To be sure, nonpublic entities that have not recognized the cost of options in their income statement or footnotes had already been entitled to the later, December effective date. The board’s decision this week simply gives an extra six months to all other nonpublic entities, regardless of prior accounting treatments.
Although small-business issuers receive the same six-month extension as nonpublic companies, they still have all the same accounting requirements under the proposed rule as do their larger, publicly traded counterparts.
FASB also addressed the most problematic fair-value-measurement issue for nonpublic entities: estimating expected volatility. At such companies where it’s not practicable to make a reasonable estimate of stock price volatility, the board will allow the use of an appropriate historical index for measurement. That may include an index tied to the company’s industry sector but not a broad market index such as the S&P 500.

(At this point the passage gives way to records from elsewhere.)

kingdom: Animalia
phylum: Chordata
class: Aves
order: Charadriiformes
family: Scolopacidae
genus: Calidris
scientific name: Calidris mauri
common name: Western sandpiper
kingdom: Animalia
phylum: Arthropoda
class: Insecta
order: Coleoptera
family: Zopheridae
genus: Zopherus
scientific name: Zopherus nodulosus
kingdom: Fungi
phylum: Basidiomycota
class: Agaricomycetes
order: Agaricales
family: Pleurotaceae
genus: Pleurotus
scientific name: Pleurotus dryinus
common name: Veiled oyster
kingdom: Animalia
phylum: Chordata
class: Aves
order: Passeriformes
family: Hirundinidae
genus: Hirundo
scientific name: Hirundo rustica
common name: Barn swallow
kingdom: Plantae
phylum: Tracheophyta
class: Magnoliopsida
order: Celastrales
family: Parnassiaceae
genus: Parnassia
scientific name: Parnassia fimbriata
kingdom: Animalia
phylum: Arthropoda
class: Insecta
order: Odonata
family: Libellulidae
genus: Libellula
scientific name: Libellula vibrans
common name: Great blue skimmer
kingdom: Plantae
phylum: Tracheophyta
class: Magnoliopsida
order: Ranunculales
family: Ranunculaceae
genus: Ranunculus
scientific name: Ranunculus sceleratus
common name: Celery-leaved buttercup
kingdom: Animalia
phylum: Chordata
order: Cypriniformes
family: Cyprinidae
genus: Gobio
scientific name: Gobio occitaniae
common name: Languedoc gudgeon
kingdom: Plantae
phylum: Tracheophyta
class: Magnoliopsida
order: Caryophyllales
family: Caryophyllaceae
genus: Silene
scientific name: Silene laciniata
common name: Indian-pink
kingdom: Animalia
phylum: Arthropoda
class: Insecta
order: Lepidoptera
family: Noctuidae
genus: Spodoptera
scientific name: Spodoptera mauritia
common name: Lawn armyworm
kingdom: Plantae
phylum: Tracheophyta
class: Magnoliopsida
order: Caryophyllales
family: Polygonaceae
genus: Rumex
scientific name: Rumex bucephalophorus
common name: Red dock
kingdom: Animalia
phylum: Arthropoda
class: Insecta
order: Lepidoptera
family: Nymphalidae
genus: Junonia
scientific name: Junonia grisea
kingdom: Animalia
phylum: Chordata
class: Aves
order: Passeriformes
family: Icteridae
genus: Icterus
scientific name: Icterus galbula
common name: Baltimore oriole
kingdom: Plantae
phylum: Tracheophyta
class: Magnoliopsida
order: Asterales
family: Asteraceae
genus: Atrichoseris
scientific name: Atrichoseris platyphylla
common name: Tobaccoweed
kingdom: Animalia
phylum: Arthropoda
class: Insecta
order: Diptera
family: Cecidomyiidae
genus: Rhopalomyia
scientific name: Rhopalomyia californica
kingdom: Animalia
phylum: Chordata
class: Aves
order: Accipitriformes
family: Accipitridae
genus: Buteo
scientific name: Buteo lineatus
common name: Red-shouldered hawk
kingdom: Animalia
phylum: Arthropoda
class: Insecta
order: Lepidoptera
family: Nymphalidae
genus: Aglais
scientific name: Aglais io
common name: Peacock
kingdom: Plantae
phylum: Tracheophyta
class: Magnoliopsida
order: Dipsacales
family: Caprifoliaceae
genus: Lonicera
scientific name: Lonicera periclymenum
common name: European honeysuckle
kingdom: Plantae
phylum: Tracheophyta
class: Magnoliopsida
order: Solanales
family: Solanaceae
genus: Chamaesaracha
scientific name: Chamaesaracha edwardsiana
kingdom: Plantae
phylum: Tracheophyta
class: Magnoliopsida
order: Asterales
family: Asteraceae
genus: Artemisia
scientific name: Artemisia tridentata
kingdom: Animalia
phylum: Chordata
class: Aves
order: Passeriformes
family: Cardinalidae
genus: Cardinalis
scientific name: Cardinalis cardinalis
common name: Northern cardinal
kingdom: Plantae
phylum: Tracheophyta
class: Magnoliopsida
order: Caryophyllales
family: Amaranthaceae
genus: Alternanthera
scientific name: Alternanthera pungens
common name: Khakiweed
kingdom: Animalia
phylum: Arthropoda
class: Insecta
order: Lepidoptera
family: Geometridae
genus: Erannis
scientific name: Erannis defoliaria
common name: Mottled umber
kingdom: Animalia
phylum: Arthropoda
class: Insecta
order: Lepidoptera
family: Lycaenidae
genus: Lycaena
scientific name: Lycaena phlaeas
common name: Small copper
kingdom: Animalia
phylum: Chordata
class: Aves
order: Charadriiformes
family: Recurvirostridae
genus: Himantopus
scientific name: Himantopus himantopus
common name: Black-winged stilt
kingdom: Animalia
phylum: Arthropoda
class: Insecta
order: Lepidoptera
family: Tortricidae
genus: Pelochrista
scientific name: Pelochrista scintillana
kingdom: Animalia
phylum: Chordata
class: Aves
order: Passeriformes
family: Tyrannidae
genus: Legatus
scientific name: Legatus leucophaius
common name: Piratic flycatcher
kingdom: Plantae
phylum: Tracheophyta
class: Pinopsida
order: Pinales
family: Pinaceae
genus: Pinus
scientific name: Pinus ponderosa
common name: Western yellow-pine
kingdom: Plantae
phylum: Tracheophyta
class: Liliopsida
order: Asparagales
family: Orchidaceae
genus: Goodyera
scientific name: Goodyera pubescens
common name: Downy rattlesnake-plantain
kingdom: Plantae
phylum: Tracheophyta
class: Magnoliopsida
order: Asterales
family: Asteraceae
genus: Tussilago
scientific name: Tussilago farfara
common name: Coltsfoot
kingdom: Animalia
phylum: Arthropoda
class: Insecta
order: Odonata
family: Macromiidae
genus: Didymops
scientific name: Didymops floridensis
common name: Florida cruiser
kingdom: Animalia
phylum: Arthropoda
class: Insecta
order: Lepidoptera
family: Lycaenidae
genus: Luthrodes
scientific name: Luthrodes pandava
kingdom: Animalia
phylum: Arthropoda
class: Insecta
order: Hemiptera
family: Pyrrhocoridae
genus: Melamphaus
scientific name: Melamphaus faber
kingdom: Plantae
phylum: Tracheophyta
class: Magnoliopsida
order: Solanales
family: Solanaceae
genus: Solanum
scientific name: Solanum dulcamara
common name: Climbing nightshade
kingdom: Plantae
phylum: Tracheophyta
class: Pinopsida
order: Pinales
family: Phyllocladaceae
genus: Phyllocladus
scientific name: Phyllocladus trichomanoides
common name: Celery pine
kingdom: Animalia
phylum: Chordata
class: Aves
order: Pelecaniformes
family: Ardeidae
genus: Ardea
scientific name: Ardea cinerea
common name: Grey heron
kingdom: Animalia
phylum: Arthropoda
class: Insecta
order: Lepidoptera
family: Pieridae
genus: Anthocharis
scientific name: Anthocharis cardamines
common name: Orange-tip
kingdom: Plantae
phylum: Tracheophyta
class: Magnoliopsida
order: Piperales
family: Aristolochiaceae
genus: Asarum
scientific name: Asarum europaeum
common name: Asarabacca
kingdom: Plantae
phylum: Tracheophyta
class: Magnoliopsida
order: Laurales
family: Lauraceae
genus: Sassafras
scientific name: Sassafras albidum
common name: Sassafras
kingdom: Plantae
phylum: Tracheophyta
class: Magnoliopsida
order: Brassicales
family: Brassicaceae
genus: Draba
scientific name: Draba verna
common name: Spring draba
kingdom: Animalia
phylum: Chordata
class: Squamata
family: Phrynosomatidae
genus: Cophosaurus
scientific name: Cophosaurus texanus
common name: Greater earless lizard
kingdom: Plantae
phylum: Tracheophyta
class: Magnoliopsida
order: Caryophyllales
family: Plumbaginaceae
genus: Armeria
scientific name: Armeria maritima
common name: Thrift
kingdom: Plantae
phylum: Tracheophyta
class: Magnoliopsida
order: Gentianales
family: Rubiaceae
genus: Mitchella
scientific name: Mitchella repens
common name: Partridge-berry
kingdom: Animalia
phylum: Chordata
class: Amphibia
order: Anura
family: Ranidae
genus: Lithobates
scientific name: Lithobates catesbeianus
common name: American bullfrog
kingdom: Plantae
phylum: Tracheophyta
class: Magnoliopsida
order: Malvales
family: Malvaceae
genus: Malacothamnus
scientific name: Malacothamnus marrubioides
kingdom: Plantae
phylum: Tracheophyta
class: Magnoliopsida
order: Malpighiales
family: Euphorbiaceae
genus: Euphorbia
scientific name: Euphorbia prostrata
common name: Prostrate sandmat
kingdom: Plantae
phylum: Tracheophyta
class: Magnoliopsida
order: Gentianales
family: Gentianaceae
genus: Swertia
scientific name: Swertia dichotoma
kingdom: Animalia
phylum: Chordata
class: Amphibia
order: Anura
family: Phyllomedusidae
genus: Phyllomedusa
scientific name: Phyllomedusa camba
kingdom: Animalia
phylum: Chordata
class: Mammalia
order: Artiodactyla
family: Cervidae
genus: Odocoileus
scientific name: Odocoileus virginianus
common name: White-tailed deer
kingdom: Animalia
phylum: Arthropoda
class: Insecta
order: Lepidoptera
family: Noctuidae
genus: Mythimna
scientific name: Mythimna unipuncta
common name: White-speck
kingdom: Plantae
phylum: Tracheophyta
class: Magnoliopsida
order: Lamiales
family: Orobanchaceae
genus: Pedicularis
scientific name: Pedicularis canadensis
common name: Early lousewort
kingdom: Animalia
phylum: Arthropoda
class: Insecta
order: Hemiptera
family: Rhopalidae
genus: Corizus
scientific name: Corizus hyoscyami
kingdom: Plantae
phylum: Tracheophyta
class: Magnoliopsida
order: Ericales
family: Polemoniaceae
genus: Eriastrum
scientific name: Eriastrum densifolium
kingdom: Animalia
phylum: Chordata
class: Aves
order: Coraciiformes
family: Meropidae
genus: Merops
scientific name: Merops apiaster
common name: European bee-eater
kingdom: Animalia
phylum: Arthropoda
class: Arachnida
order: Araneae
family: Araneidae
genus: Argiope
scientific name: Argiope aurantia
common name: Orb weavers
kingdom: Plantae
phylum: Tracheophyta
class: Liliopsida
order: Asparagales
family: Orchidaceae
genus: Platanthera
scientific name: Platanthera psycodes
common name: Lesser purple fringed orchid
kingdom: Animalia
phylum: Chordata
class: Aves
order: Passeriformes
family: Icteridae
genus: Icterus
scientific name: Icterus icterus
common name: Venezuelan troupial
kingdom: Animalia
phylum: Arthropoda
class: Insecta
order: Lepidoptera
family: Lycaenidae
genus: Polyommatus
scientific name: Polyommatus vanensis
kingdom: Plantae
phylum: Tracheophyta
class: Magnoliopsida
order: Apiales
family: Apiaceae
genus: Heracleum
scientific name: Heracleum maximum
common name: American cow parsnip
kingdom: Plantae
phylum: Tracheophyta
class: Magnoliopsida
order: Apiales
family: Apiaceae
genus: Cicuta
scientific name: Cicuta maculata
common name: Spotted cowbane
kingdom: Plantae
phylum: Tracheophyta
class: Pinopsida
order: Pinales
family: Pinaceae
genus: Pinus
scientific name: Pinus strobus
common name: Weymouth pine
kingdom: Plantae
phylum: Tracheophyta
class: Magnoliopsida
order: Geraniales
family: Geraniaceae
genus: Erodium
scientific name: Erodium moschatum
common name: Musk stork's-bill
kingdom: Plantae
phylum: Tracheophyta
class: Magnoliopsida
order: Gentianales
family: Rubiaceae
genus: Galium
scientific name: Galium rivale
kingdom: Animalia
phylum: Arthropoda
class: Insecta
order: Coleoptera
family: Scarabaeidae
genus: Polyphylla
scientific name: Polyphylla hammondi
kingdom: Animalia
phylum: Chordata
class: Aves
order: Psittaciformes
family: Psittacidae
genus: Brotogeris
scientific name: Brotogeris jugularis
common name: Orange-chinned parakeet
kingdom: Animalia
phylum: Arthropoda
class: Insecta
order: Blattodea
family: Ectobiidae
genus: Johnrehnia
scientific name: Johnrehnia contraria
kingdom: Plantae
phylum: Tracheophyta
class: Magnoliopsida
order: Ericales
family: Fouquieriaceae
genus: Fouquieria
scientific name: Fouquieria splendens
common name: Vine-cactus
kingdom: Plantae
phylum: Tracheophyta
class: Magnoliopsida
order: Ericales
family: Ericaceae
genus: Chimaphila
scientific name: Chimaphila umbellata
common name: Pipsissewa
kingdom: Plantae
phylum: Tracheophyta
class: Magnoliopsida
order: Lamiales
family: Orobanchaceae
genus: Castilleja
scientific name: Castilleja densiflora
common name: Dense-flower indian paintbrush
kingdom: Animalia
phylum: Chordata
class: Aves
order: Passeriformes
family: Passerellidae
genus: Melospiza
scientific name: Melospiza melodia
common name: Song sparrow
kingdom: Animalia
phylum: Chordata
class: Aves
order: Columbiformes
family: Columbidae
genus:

Mark Heesen, president of the National Venture Capital Association, believes that delaying the effective date doesn’t go far enough. In a statement, he reiterated concerns about inaccurate option-valuation models and called for FASB to conduct field testing on private and small businesses. “You can’t fix poor public and accounting policies with the passage of time,” he wrote.
At the conclusion of Tuesday’s meeting, FASB board members agreed that no decision made to date on the stock-based compensation project would require the proposed statement to be exposed for further public comment. A final rule on stock-based compensation is expected this December.